Attention has been paid by sociologists to transitions to adulthood in contemporary Western societies, especially in the context of the so-called ‘prolongation’ 0f youth and the ‘deferral’ of adulthood as a consequence of declining youth labour markets, the expansion of higher education and the rising age of family formation. I think this kind of work on transitions to adulthood can be very useful for our understanding of adulthood as a social category. Blatterer (2007) has been at the forefront of arguments that transitions to adulthood are changing under conditions of late modernity.
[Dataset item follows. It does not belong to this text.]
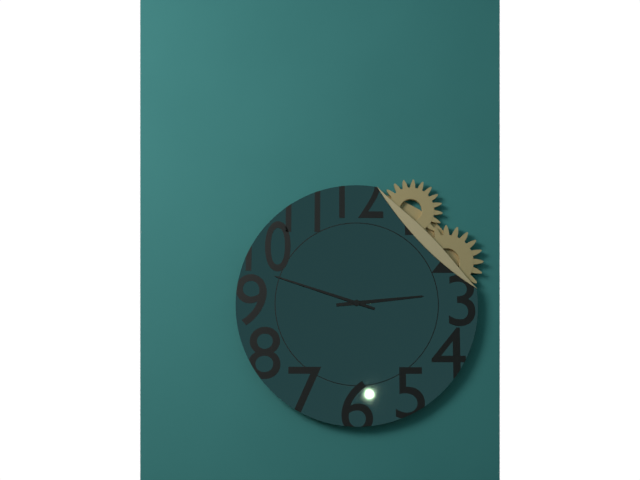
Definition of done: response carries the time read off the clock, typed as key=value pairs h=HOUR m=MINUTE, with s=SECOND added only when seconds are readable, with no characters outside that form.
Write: h=2 m=48
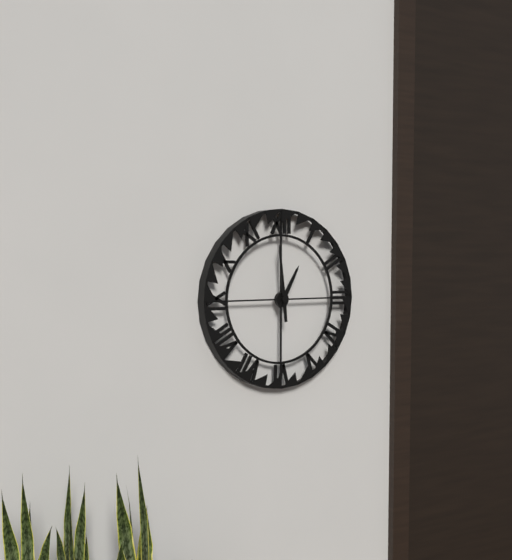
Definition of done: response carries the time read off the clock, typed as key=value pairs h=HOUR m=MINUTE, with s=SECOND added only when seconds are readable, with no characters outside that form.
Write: h=12 m=59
He insists that, rather than morally judging young people as somehow failing to become adults, what we need to recognise is that the standard, normative model of adulthood by which they are measured is out of date. A ‘new’ form of adulthood, suited to the circumstances of late modern societies, is being practised and achieved by young people: they are full participants in society, just not in ways that are recognised by the idealised model of adulthood enjoyed by those who made their transitions during the post-WW2 Golden Age.

The ‘Inventing Adulthoods’ study by Rachel Thomson and colleagues (Henderson 2007) is an another example of how analysing transitions to adulthood can encourage deeper analytical focus on what it means to be an adult in social terms. The ‘Inventing Adulthoods’ study suggests that young people may not be achieving adulthood in terms of the (out of date) measure of attaining stable economic independence at a fixed point, but they are achieving adulthood in other ways – including ones which are often regarded as anti-social, delinquent or anti-status quo (‘early’ pregnancy, dropping out of education, travelling and working casually as a life style choice, engaging in the grey economy).

Despite this body of work on transitions to adulthood, we still don’t know enough about destinations within adulthood, and how this is changing over time. Even the National Cohort Development Study, which tracks a birth cohort from 1958 to the present, can only tell us about that cohort’s experiences of being adults (NCDS 2012). Sociologically speaking, adulthood continues to be as Graubard (1976) described it decades ago: an undifferentiated catch-all-category about which we are insufficiently informed.

Blatterer, H. (2007) ‘Contemporary Adulthood: Reconceptualising and Uncontested Category’, Current Sociology 55 (6) : 771-792.

Graubard, S. (1976) ‘Preface’ in Erikson, E. (ed.) Adulthood, New York: WW Norton.

Henderson, S. et al (2007) Inventing Adulthoods, London: Sage.

Hunt, S. (2005) The Life Course: A Sociological Introduction, Basingstoke: Palgrave.

NCDS (2012) ‘Guide to the National Child Development Study’ , http://www.esds.ac.uk/longitudinal/access/ncds/l33004.asp

Pilcher, J. (1995) Age and Generation in Modern Britain, Oxford: Oxford University Press.